> **Task description**
A single number is the answer: the count of lines below that contain "front".

> **Records shown**
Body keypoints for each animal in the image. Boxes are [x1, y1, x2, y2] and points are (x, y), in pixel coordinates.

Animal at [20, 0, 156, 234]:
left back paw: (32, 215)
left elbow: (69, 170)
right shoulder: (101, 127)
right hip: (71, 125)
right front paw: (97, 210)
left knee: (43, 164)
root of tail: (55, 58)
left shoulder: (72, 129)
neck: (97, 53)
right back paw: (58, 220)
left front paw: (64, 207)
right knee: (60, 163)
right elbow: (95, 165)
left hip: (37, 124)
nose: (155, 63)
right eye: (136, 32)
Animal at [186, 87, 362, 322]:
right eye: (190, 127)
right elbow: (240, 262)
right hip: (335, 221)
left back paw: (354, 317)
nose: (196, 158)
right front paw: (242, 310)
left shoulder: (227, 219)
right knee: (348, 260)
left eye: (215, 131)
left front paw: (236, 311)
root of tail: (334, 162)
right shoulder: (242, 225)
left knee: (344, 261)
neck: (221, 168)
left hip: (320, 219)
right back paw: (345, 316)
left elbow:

> **Answer section**
4